世界的自然写真コンで入賞

会見で受賞報告を行った浜田太さん

浜田太さん動画部門に応募
クロウサギの子育て世界に紹介

 長年にわたりアマミノクロウサギの生態を研究してきた写真家の浜田太さんが4日、県大島支庁会議室で会見し、世界最大級の自然写真コンテスト「ネイチャーズベストフォトグラフィーアジア2017」の動画部門に応募した作品が入賞したと発表した。浜田さんは思わぬ受賞を喜び、「この受賞で、世界自然遺産登録に向けてバックアップできれば」と抱負を述べた。

 同コンテストは、中近東から極東日本までの50カ国の自然を撮影した作品を動物、風景、野鳥、小動物、水中、動画の6部門に分けた世界的な自然写真コンテストで、自然写真界のアカデミー賞と形容する向きも。

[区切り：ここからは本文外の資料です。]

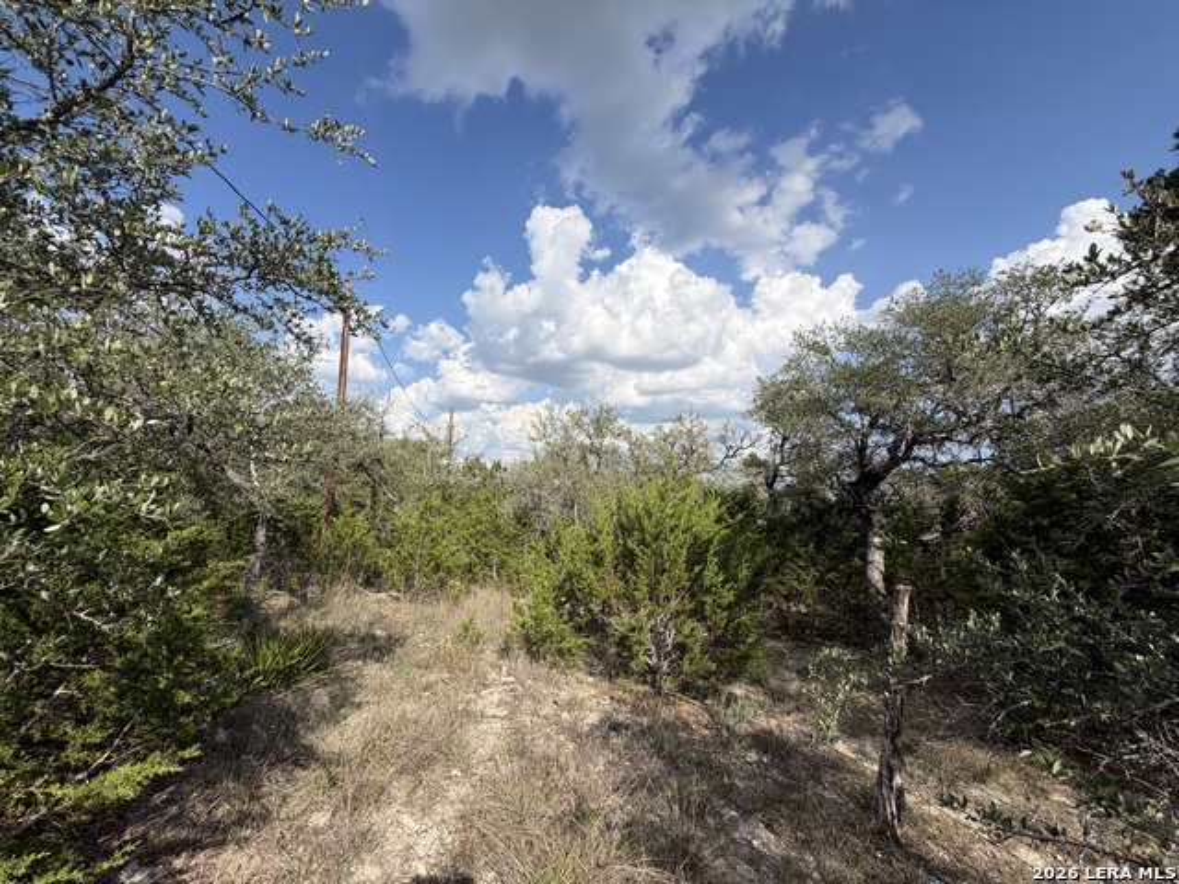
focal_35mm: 14
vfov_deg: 85.7
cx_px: 590
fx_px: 477
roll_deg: -2.0
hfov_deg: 102.1
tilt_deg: +5.4
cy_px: 442
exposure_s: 1/770
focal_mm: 2.22
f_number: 2.2
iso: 20
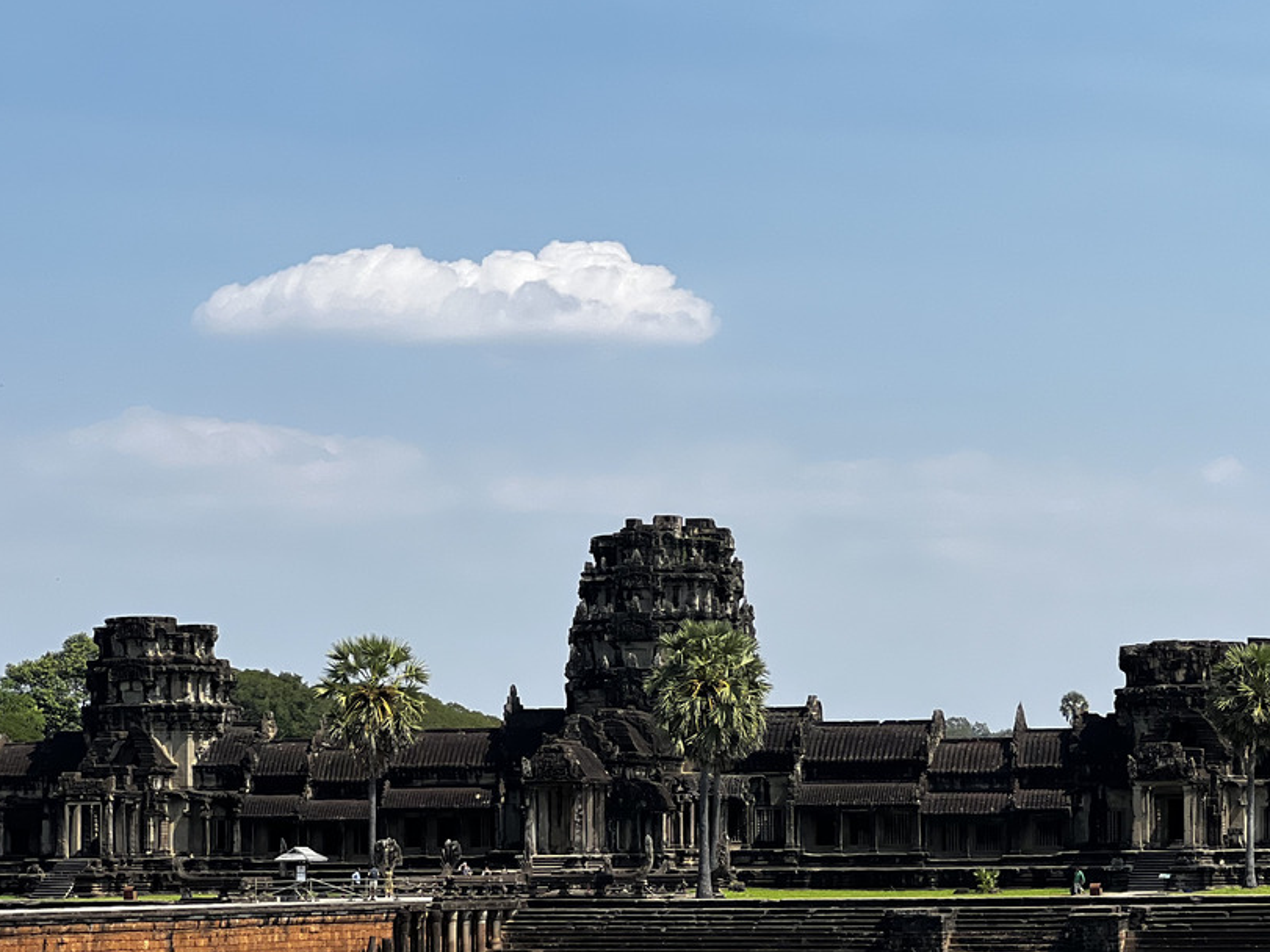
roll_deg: +0.3
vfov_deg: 13.0
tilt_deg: +3.0
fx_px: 4182
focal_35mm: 114
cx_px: 907
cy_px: 689
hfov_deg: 17.2
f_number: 2.8
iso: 32
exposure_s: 1/943
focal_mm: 9
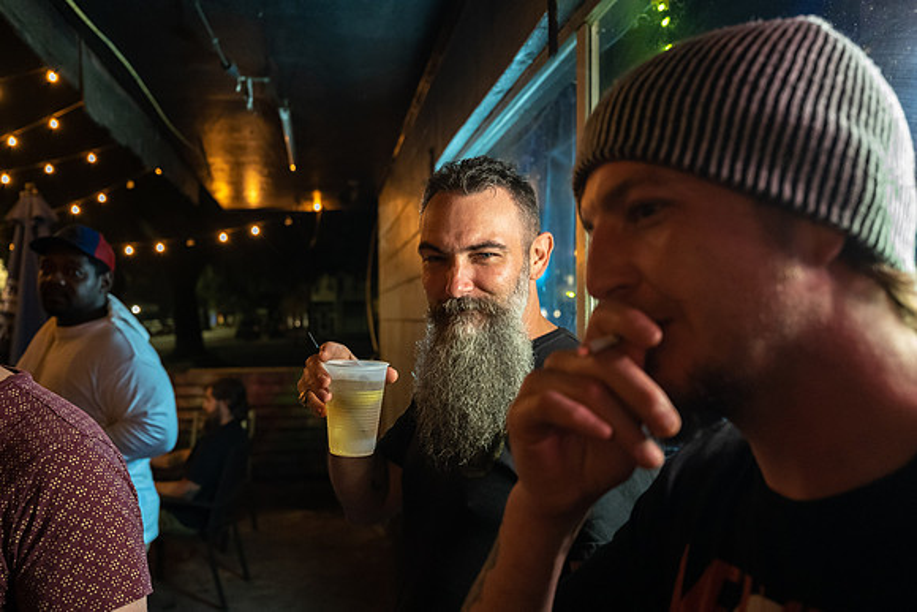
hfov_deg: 62.4
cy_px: 310
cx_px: 430
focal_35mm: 30
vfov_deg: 44.0
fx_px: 757
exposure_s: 1/80
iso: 3200
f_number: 2.8
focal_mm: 22.7
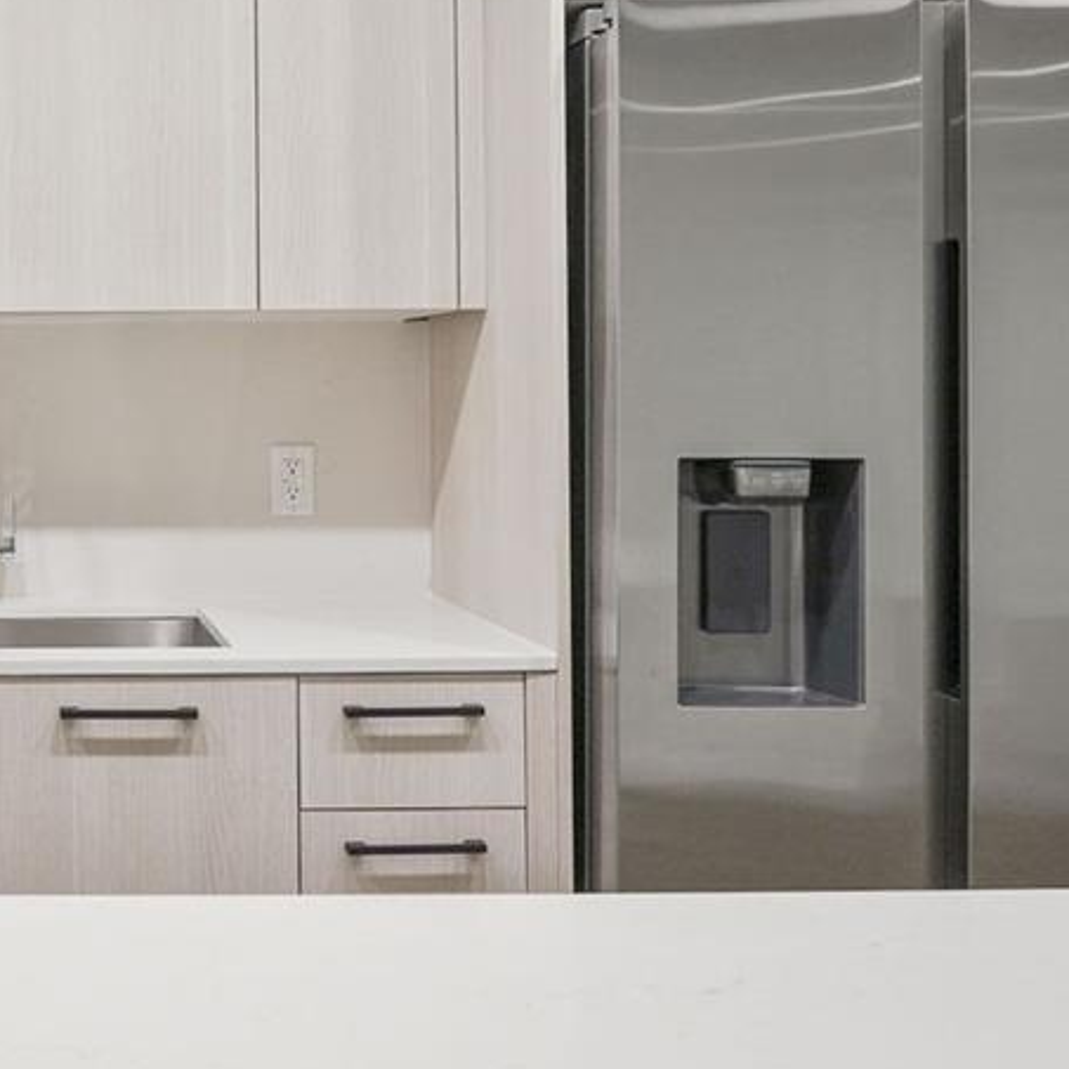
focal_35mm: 45
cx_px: -21
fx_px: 1572
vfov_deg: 37.2
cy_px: 373
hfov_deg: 34.0
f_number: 8
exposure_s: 1/6
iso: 200
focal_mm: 15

今回は応募総数8500点から審査の結果、動画部門で浜田さんの作品「Child rearing of Amami rabbits」(アマミノクロウサギの子育て)は入賞を果たした。

 受賞作品は、浜田さんが完全撮影に成功したクロウサギの子育ての映像(約4分)。カメラ3台を奄美大島中南部の山中に設置し、100㍍離れた場所のテントから遠隔操作で撮影。15年9月の子育て前から12月の巣立ちまでの記録の中から、編集して同コンテストに応募していた。

 作品について「奄美からの受賞は奇跡ではないか」、「アマミノクロウサギを世界に知ってもらえるチャンス」と思い応募。映像の中の深夜土砂降りで泥まみれになりながらの授乳シーンが感動的で、「見た人に感動を与え、審査員に評価されたのでは」と浜田さん。

 コンテストの国内授賞式が8月3日に東京芸術劇場で、国際授賞式が11月16日に米国のスミソニアン国立自然史博物館で予定。また受賞作品については、ネイチャーズベストフォトグラフィーアジアのホームページ上で公開されている(https://goo.gl/6S3wpZ)。

 受賞作品は、国内やアジアでの受賞写真展でも展示。浜田さんは受賞について、「コツコツ取り組んだ先に世界の桧舞台があると思わなかった。アマミノクロウサギの生き様、奄美の森の真実を世界に知ってもらう窓口になれたのではないか」と語った。